Scores of workers have been made legal since the renewed protest began last Tuesday. At the Bistro Romain, however, there is a stand-off. The management claims that it was unaware that 30 members of its kitchen staff had no right to work in France. It says that the workers have been asked to leave the building to make an official request for papers.

Eric de Seguins, the restaurant manager, told a television crew on the pavement outside the building yesterday: "We've told them to go and get their papers but the CGT has ordered them not to leave."

"That's not true," interrupted a CGT official, Raymond Chauveau. "You told them that if they left, they could not come back."

Djimo Souaré, one of the workers who are occupying the restaurant, said: "They are trying to make us crack ... they wake us at two in the morning to read out statements."

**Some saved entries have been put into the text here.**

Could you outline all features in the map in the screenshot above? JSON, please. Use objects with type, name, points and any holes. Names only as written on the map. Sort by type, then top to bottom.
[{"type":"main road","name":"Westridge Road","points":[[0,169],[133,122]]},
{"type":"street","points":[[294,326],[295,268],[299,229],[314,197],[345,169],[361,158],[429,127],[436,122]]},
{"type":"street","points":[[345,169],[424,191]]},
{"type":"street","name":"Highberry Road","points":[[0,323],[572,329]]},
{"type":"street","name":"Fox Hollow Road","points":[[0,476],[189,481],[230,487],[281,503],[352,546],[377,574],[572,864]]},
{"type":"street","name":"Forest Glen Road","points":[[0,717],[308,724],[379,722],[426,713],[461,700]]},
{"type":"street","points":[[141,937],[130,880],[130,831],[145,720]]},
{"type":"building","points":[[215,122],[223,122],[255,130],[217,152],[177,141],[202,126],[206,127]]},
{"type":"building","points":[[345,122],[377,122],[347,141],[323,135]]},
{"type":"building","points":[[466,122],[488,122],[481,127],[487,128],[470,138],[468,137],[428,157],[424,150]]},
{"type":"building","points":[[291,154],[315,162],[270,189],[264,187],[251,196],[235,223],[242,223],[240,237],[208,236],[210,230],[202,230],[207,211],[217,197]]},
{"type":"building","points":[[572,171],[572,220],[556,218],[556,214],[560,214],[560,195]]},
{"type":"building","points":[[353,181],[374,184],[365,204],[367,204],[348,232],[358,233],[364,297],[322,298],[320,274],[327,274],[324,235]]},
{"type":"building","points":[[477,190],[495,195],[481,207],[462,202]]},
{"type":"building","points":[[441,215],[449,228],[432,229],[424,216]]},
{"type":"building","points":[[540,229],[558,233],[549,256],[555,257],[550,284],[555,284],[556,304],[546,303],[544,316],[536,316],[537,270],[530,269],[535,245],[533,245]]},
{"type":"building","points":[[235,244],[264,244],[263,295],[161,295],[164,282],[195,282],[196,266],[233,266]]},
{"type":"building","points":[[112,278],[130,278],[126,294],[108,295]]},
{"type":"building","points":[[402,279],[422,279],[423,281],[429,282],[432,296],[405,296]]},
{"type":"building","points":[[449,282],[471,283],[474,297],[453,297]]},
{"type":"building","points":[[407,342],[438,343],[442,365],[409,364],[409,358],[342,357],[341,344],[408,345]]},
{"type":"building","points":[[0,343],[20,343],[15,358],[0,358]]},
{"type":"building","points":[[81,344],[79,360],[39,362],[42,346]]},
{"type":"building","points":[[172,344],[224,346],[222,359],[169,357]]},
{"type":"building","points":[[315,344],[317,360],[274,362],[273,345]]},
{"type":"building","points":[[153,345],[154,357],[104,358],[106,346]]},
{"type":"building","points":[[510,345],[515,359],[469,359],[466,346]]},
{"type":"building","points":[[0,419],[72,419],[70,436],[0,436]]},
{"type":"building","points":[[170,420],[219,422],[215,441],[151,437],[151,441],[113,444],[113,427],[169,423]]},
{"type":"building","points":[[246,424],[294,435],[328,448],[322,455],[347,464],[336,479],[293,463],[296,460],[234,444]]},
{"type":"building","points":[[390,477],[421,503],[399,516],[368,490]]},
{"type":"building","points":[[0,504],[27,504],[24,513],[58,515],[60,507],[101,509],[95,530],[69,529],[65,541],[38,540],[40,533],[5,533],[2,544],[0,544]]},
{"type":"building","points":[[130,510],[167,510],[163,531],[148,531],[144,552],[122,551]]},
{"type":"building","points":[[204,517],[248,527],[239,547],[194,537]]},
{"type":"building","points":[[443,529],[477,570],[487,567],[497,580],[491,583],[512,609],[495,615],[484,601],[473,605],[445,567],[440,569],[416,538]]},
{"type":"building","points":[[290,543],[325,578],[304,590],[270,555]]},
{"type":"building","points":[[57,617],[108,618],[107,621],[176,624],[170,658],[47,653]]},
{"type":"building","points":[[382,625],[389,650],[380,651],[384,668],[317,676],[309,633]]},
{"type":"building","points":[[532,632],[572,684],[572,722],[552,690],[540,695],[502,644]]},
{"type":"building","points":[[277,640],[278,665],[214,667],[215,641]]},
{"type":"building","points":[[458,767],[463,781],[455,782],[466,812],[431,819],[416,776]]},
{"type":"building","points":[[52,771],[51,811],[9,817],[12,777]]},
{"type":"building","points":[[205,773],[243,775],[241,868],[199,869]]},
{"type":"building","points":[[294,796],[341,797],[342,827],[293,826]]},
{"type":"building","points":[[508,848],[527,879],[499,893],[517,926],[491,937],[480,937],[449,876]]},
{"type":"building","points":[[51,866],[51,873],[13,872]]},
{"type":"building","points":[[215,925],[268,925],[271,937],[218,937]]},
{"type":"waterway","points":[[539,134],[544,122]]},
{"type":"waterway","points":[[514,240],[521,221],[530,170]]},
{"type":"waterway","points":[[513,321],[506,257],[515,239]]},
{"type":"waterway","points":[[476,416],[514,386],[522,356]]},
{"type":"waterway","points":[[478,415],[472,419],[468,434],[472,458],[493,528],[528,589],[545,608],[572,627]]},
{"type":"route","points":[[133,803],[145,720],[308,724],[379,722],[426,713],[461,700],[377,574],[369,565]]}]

The protests began in February with a week-long occupation by eight illegal kitchen workers of a fashionable brasserie, La Grande Armée, on the other side of the Arc de Triomphe from the Champs Elysées. The management of the brasserie said that it had no idea that the workers were illegal. Eventually, seven of them were given temporary work papers.

A series of similar protests in restaurants, shops, offices and factories in April resulted in the legalisation of an estimated 1,000 mostly African sans- papiers.